→ QUESTIONS
a) List every amount the trial court ordered Rumi Rungis to pay in the court decision, along with what each amount covers.
b) From the court decision, copy the passage starting at "Petitioner filed with" and ending at "Rumi Rungis Milk.", word for word.
c) Based on the court decision, why did the trial court turn down the petitioner's Motion for Time?

→ TEXT FOR ANALYSIS
((
Republic of the Philippines
SUPREME COURT
Manila
THIRD DIVISION
G.R. No. 183239 June 2, 2014
GREGORIO DE LEON, doing business as G.D.L. MARKETING, Petitioner,
vs.
HERCULES AGRO INDUSTRIAL CORPORATION and/or JESUS CHUAAND RUMI RUNGIS MILK, Respondents.
D E C I S I O N
PERALTA, J.:
Before us is a petition for review on certiorari which assails the Resolution1 dated January 7, 2008 and the Resolution2 dated June 2, 2008 of the Court of Appeals (CA) in CA-G.R. CV No. 87212.
Petitioner filed with the Regional Trial Court (RTC) of Manila an action for breach of contract with damages and a prayer for a writ of preliminary attachment against respondent Hercules Agro Industrial Corporation, represented by Jesus Chua, and respondent Rumi Rungis Milk.
The case was docketed as Civil Case No. 98-89938 and was raffled off to Branch 20.
Trial thereafter ensued. On September 23, 2005, the RTC promulgated its Decision,3 the dispositive portion of which reads:
WHEREFORE, judgment is hereby rendered finding defendant RUMI RUNGIS liable to the herein plaintiff, as follows:
1. $142,080 at the conversion rate of ₱26.41 to a dollar plus legal interest
2. ₱100,000.00 in attorney's fees
3. ₱477,622.00 for customs duties and taxes
4. ₱6,358.40 representing payment for the analysis of the delivered milk and the milk sample.
The case against defendants Hercules Agro Industrial Corporation and Jesus Chua are hereby DISMISSED for want of evidence.1âwphi1 The counterclaims of defendants Hercules Agro Industrial Corporation and Jesus Chua is hereby DISMISSED absent concrete evidence to support it.
SO ORDERED.4
On October 19, 2005, petitioner, through counsel, filed a Motion for Time,5 asking for an additional period of 10 days from October 19, 2005 to file a motion for reconsideration. Petitioner, subsequently, filed on October 24, 2005 his Motion for Partial Reconsideration6 of the September 23, 2005 decision. In an Order7 dated October 27, 2005, the RTC denied the Motion for Time, as the period for filing a motion for reconsideration is non-extendible.
))
→ RECORDED INFORMATION
((
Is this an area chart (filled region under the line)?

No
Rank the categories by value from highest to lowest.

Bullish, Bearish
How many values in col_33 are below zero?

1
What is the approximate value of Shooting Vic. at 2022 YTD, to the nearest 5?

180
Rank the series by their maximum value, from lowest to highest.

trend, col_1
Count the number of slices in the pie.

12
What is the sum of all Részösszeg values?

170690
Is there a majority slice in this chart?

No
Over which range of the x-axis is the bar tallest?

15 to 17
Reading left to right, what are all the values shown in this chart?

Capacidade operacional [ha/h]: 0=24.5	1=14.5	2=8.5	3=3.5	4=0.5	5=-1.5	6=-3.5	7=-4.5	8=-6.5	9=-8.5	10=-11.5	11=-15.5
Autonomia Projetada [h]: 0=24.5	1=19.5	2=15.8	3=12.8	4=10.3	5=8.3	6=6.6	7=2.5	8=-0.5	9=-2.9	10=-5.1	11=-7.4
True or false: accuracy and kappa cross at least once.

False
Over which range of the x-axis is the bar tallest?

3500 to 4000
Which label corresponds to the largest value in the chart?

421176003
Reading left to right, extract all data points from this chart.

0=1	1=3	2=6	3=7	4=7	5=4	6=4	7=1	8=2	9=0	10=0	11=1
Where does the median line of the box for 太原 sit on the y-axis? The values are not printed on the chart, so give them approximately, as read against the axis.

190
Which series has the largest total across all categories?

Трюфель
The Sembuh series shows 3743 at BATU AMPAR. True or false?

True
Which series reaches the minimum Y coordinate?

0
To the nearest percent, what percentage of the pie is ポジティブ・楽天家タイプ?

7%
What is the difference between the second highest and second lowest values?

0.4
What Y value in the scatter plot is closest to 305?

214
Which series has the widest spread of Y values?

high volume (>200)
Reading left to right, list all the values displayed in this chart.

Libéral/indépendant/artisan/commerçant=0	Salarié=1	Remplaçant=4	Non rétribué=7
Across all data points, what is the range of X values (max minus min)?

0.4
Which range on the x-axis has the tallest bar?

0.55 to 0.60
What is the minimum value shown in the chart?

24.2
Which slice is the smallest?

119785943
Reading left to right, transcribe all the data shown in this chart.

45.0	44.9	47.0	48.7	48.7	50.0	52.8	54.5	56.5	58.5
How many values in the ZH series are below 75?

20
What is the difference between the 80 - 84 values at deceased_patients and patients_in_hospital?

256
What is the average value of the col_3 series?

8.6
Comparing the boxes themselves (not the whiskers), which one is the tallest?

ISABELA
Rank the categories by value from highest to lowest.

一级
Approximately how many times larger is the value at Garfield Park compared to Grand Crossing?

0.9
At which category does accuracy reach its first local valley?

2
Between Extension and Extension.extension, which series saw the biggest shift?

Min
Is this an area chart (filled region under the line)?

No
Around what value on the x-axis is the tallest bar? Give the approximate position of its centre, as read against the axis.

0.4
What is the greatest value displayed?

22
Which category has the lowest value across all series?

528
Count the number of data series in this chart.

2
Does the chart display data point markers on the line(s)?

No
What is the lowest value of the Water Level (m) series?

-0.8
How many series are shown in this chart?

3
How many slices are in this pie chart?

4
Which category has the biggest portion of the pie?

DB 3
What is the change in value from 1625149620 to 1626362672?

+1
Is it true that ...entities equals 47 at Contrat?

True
))
→ EXPECTED RESULTS
a)
- $142,080 at the conversion rate of ₱26.41 to a dollar, plus legal interest
- ₱100,000.00 in attorney's fees
- ₱477,622.00 for customs duties and taxes
- ₱6,358.40 for the analysis of the delivered milk and the milk sample

b)
Petitioner filed with the Regional Trial Court (RTC) of Manila an action for breach of contract with damages and a prayer for a writ of preliminary attachment against respondent Hercules Agro Industrial Corporation, represented by Jesus Chua, and respondent Rumi Rungis Milk.

c) The trial court denied it in its Order dated October 27, 2005 because the period for filing a motion for reconsideration cannot be extended.